Ce gros arbuste produit une délicieuse baie violet foncé, surnommé « petite poire». Le goût s’apparente à celui du bleuet et sa petite graine rappelle l’amande. Quel régal nature, en velouté, confitures, gelée ou desserts ! De plus, il est riche en antioxydants, fer, manganèse, magnésium, etc.

Saviez-vous que des producteurs québécois produisent maintenant des amélanches vendues sur la Rive-Sud  de Montréal ?

Un arbuste magnifique et de culture facile

Les feuilles de l’amélanchier sont vert foncé et deviennent jaune-orangé l’automne. La floraison blanche, avant le feuillage, est spectaculaire au printemps mais de courte durée.
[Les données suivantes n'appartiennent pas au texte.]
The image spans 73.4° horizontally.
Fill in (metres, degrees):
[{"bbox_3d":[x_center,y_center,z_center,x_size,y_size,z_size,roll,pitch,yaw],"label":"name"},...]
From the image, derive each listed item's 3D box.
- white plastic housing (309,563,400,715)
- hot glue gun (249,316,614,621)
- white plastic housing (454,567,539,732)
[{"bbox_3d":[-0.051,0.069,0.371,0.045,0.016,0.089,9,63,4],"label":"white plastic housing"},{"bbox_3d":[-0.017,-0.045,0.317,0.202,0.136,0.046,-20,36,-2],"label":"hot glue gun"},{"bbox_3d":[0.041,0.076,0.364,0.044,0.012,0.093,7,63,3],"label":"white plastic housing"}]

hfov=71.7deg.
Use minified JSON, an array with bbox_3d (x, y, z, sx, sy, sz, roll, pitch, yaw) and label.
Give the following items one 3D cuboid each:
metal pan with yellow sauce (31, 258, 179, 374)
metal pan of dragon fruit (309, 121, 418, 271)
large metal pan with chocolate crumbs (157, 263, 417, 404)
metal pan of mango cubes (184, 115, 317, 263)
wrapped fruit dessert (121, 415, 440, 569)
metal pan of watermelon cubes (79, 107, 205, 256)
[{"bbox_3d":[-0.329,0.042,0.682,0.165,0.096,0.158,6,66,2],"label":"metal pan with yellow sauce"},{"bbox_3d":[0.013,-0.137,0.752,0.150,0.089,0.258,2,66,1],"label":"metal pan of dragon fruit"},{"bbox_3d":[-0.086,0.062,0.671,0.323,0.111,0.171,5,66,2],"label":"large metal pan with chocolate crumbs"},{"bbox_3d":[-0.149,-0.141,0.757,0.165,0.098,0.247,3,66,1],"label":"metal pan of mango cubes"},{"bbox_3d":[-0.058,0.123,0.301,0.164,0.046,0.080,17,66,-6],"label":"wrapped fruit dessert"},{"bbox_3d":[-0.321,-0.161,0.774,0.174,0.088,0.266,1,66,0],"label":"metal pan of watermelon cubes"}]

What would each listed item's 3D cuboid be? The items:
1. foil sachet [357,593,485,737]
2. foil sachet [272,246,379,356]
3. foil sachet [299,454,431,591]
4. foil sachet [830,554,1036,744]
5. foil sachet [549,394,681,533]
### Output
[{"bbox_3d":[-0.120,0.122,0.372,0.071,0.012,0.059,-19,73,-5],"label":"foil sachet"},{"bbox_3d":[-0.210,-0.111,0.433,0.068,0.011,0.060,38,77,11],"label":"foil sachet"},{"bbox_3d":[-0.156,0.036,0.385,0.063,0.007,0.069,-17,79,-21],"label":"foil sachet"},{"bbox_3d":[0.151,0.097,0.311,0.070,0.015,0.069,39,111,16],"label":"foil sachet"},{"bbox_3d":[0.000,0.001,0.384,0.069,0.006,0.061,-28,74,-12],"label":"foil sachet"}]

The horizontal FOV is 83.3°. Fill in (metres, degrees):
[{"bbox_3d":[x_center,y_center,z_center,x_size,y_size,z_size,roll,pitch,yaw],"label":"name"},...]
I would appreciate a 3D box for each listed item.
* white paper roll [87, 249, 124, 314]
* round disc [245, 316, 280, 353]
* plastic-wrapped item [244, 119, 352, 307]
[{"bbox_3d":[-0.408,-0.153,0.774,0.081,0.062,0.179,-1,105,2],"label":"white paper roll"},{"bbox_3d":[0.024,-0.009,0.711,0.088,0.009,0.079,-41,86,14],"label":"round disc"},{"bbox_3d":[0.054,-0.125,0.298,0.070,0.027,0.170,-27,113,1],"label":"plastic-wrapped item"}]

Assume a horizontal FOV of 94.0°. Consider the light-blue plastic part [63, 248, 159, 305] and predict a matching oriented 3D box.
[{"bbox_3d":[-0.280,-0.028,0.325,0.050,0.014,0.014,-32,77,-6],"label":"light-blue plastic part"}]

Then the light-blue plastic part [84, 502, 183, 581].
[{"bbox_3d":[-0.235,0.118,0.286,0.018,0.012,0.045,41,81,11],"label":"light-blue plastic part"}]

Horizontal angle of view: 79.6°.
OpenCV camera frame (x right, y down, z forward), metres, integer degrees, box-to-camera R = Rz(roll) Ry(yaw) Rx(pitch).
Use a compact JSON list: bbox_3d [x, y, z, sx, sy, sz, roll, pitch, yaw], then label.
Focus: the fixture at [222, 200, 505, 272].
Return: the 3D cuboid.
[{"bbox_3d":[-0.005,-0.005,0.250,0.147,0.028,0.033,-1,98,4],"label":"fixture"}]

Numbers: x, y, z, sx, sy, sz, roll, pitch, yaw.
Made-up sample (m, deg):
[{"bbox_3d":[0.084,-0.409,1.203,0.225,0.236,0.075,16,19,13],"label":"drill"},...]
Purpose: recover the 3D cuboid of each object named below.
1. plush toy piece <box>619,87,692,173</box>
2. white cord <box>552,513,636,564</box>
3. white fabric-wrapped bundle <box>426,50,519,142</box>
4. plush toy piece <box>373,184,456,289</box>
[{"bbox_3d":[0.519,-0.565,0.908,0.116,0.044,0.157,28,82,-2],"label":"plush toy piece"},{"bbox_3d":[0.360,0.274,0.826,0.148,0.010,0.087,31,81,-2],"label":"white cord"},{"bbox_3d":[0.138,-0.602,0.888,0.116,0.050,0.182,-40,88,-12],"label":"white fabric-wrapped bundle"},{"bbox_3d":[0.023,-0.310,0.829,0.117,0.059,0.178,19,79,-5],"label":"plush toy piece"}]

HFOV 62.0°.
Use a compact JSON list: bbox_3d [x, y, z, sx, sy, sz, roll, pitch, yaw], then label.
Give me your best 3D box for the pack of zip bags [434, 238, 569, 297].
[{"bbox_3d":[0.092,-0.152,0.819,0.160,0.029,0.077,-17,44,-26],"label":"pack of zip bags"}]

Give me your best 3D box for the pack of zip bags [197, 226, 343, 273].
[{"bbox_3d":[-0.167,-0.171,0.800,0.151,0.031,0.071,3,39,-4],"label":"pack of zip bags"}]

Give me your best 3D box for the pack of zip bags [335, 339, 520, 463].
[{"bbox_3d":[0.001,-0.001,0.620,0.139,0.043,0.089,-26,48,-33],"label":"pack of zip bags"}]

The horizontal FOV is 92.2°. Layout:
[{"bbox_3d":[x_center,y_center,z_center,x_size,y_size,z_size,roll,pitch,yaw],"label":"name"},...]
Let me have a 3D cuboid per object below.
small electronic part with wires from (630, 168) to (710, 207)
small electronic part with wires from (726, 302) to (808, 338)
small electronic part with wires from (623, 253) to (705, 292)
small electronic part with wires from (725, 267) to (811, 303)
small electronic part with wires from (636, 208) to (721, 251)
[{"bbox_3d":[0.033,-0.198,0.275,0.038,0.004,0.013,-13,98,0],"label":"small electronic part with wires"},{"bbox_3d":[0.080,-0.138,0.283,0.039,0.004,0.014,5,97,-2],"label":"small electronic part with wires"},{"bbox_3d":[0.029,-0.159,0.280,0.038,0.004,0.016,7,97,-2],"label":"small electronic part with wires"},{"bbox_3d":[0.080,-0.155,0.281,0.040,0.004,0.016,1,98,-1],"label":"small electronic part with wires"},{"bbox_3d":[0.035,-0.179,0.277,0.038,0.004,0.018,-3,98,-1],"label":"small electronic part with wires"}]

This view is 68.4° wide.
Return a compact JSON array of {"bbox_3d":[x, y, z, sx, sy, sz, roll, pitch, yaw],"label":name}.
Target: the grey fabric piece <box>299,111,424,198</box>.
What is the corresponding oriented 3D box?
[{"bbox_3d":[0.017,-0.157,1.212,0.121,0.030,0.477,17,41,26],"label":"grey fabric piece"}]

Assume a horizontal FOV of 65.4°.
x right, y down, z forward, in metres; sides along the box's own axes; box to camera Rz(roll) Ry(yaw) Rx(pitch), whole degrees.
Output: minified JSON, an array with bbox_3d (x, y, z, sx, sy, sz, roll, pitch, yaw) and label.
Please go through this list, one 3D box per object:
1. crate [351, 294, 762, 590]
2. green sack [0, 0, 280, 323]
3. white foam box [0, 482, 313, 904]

L’amélanchier est indigène : il pousse naturellement dans les boisés et forêts du Québec. Adapté à notre climat – jusqu’à -40 – il ne court aucun risque de gel par chez nous.

Cet arbuste ne nécessite aucun entretien particulier contrairement à d’autres arbres fruitiers. On peut facilement le tailler pour le maintenir à une grosseur réduite afin de faciliter la cueillette des fruits.

Il y en a pour tous : oiseaux et humains

Les oiseaux raffolent des fruits! Envelopper l’arbuste d’un filet durant les premières années est une solution. Une fois poussé à sa pleine grandeur (6 mètres de haut, 8 mètres de large), la production,  très abondante, permet de la partager avec la gent ailée.

Il y a quelques années, au printemps, j’ai planté un amélanchier à Longueuil. Dès l’année suivante, j’ai eu la joie de profiter d’une petite récolte de fruits.

Ramener l’agriculture en ville

Beaucoup de nos aliments voyagent des milliers de kilomètres avant d’arriver dans nos assiettes. Ce transport est une des sources importantes de gaz à effet de serre (GES) causant le changement climatique.

Or, les inondations et sécheresses reliées au changement climatique causent déjà des pertes importantes de production alimentaire dans de nombreuses régions du monde, notamment dans l’Ouest américain.

Le prix des aliments augmentera, pour nous aussi. Comment garantir une alimentation saine aux citoyens moins fortunés?  Rapprocher la production agricole des consommateurs et remplacer les fruits provenant de l’étranger par nos fruits québécois s’imposera graduellement comme choix naturel.

Des amélanchiers dans nos parcs pour les moins fortunés ?

Dans certains parcs de Montréal, on trouve des amélanchiers et autres arbres fruitiers. Toute personne peut en cueillir les fruits. Quelle joie pour les enfants… et les adultes!

Des amélanchiers dans nos parcs urbains pour permettre aux moins fortunées de se procurer des fruits gratuitement. Pourquoi pas! Et pour la beauté au printemps et à l’automne. Vivement que les Villes de l’Agglomération s’y mettent!

Un roman et un film

En 1970, Jacques Ferron a écrit un magnifique petit roman : L’amélanchier. Ce grand écrivain québécois a longtemps pratiqué la médecine dans la ville de Jacques-Cartier, fusionné à Longueuil en 1969. Gilles Vigneault avait joué le rôle du père dans Tinamer, adaptation cinématographique du roman en 1986.